Sanitary Pads / Sanitary Napkins – A silent health threat
Did you know that most sanitary pads (and tampons) are made or bleached with chlorine compounds that contain traces of the organochlorine – dioxin?
The US Environmental Protection Agency (EPA) has named dioxin the most potent carcinogen known to science.
A 1996 EPA study linked dioxin exposure with increased risks for endometriosis (an infection of the uterine lining).
The EPA has also concluded that people with high exposure to dioxins may be risk for other effects that could suppress the immune system, increase the risk of pelvic inflammatory disease, reduce fertility, and possibly interfere with normal fetal and childhood development.
In overseas test, sanitary pads have been found to contain 400 parts per trillion (ppt) dioxin.
Although the paper industry has maintained that such levels are too low to cause any health problems, studies have shown that dioxin appears to migrate easily out of paper products.
Fish and other wildlife have died after exposure to the incredibly small dose of 38 parts per quadrillion dioxin.
The average women use approximately 15,000 pads over the course of her lifetime. The effect of continual exposure to dioxin, which is forever stored in fat cells, may become cumulative and deadly.
Manufactured with Lots of Chemicals
To make a sanitary pad, wood pulp fibers are first dispersed in water in large tub. Most of the chemical s and dyes required are added at this stage (The pulp is then scraped and brushed and inserted with air to make fleecy.
Some pads contain added rayon, which also originates from wood, for extra absorbency.
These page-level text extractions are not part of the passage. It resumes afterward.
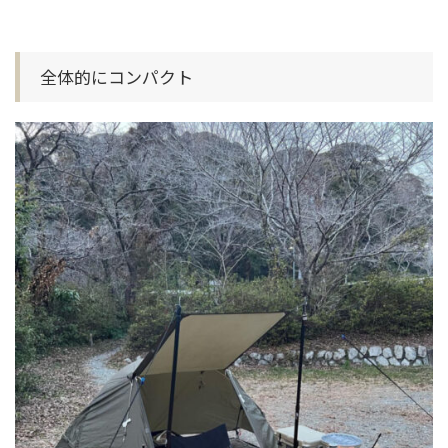
全体的にコンパクト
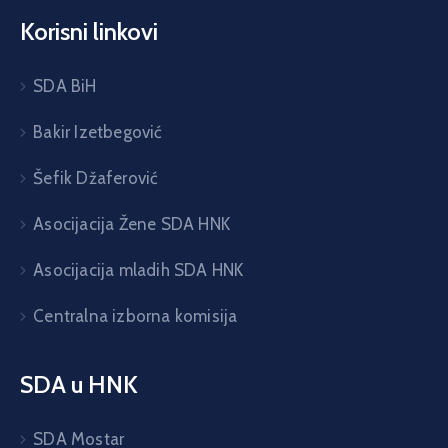
Korisni linkovi
SDA BiH
Bakir Izetbegović
Šefik Džaferović
Asocijacija Žene SDA HNK
Asocijacija mladih SDA HNK
Centralna izborna komisija
SDA u HNK
SDA Mostar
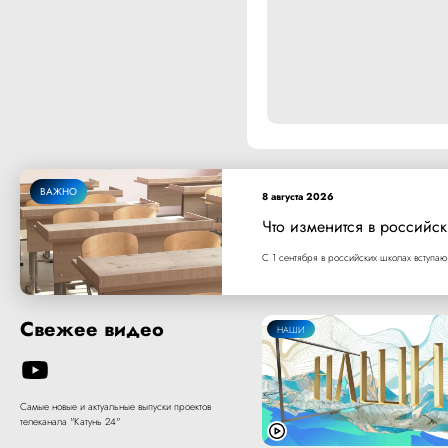
ВАЖНО
8 августа 2026
Что изменится в российск
С 1 сентября в российских школах вступаю
Свежее видео
НАШИ
Самые новые и актуальные выпуски проектов
телеканала "Катунь 24"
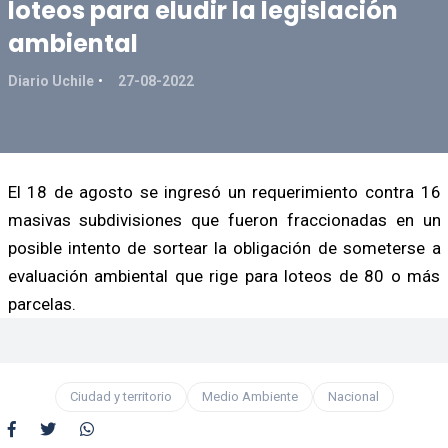
loteos para eludir la legislación
ambiental
Diario Uchile
27-08-2022
El 18 de agosto se ingresó un requerimiento contra 16
masivas subdivisiones que fueron fraccionadas en un
posible intento de sortear la obligación de someterse a
evaluación ambiental que rige para loteos de 80 o más
parcelas.
Ciudad y territorio
Medio Ambiente
Nacional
The cellulose in the wood is dissolved in a caustic solution, and squirted into fine jets in an acid bath (The mixture then solidifies and dries into longer fibers).
Chemical processes included de-linking recycled material, washing with detergents and bleaching. (As a result, some traces of chemical used remain in the pad).
Additives are also used to enhance the properties of the pad. These include absorbency agents and wet-strength agent – often, polysorbate and area formaldehyde.
Further bleching, involving chorine, may take place to achieve that growing white look.
What You Can See
That’s the part you can’t see. But even the external parts on a sanitary pad that you can see are all not natural.
The plastic bottom – to prevent leakage – will usually be made of polypropylene or rayon.
The non-woven fabric covering on the pad is a lightweight material which is often polypropylene or rayon.
The back has 1 or 2 strips of pressure-sensitive adhesive covered with a strip of siliconised compound paper. (The pads are then packaged in plastic bags or shrinkwrapped. And the packet itself may be printed with patterns – again, a chemical process.)
Full of Bacteria
Sanitary pass can also harbor bacterial as they are not sterilized products. In 1987, CAP’s test of some popular brands sold here (Penang, Malaysia) found unacceptably high bacterial counts of up to 11,000 (over 10 times the international safety standard). This could lead to vaginal infection in women using the pads.
Sanitary products, like pads, can also be placed on the market without prior evidence of safety or efficacy, even in developed countries.
In Canada for example, tongue depressors, bandages and dental floss are all considered medical devices, but not women menstrual pads! Women are an all too easy target because they are bound by biology to menstruate for at least 35 years. Women are thus a captive market – and potentially easy victims of numerous types of sanitary pad (and tampon) trauma.
It is thus important that women know the facts so that they can seek safer alternatives – liking using cloth, which is not only safer, but can also be reused many times. (in fact, women have safely relied on home-made menstrual products, using any available absorbent material, for most of history.)